Lambat laun, kekhawatiran itu berubah menjadi dukungan.
Banyak orang tua justru bersyukur karena anak-anak mereka memiliki lingkungan yang lebih positif dibanding menghabiskan waktu di jalan.
“Tantangannya menjaga konsistensi anak-anak tetap latihan dan mengubah pola pikir remaja supaya memilih kegiatan yang positif. Tapi ketika orang tua melihat perubahan anaknya, mereka akhirnya mendukung,” katanya.
Teater Tak Akan Digantikan AI
Di tengah pesatnya perkembangan teknologi kecerdasan buatan atau artificial intelligence (AI), Rindy justru optimistis masa depan teater masih sangat panjang.
Menurutnya, film memang mulai banyak bersinggungan dengan teknologi digital. Namun, teater memiliki sesuatu yang tidak bisa digantikan mesin.
Pertunjukan berlangsung secara langsung. Tidak ada proses potong adegan. Tidak ada kesempatan mengulang kesalahan. Interaksi antara pemain dan penonton hanya terjadi satu kali dalam satu momen.
“Kalau film mungkin bisa dibantu AI. Tapi teater tidak bisa, karena semuanya terjadi langsung di atas panggung. Itu yang membuat teater akan terus berkembang,” katanya.
Ia juga melihat minat masyarakat terhadap teater semakin meningkat. Banyak sekolah kini membuka ekstrakurikuler teater.
Rindy sendiri kini mengajar teater di SMKN 13 Medan.
Menurutnya, masyarakat mulai menyadari bahwa menonton teater menghadirkan pengalaman berbeda dibanding menikmati hiburan melalui layar.

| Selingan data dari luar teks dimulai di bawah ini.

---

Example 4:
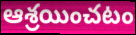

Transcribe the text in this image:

ఆశ్రయించటం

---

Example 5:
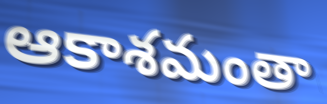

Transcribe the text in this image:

ఆకాశమంతా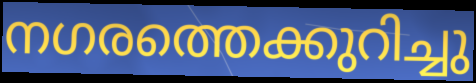
നഗരത്തെക്കുറിച്ചുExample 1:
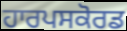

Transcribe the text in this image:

ਹਾਰਪਸਕੋਰਡ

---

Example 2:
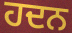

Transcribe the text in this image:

ਹਦਨ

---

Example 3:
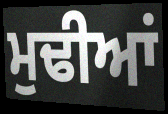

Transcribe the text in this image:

ਮੁਢੀਆਂ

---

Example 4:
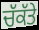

Di balik seluruh aktivitasnya, Rindy masih menyimpan satu mimpi besar. Ia ingin suatu hari nanti Teater Dermaga Belawan mampu menggelar pementasan tunggal berskala besar di kampung halamannya sendiri.
Bukan lagi pertunjukan sederhana dengan fasilitas seadanya atau mengumpulkan biaya dari rumah ke rumah.
Melainkan sebuah pementasan yang benar-benar dipersiapkan secara profesional.
Baginya, mimpi itu bukan semata tentang pertunjukan.
Lebih dari itu, ia ingin masyarakat melihat bahwa Belawan memiliki wajah lain yang selama ini jarang diperlihatkan.
“Harapan saya, kami punya fasilitas dan dana yang cukup untuk membuat pementasan tunggal yang besar di Belawan. Saya juga ingin terus konsisten di dunia teater dan film supaya bisa mengubah paradigma orang tentang Belawan. Bukan hanya dikenal karena sisi buruknya, tetapi juga karena karya-karya seninya,” tutup Rindy.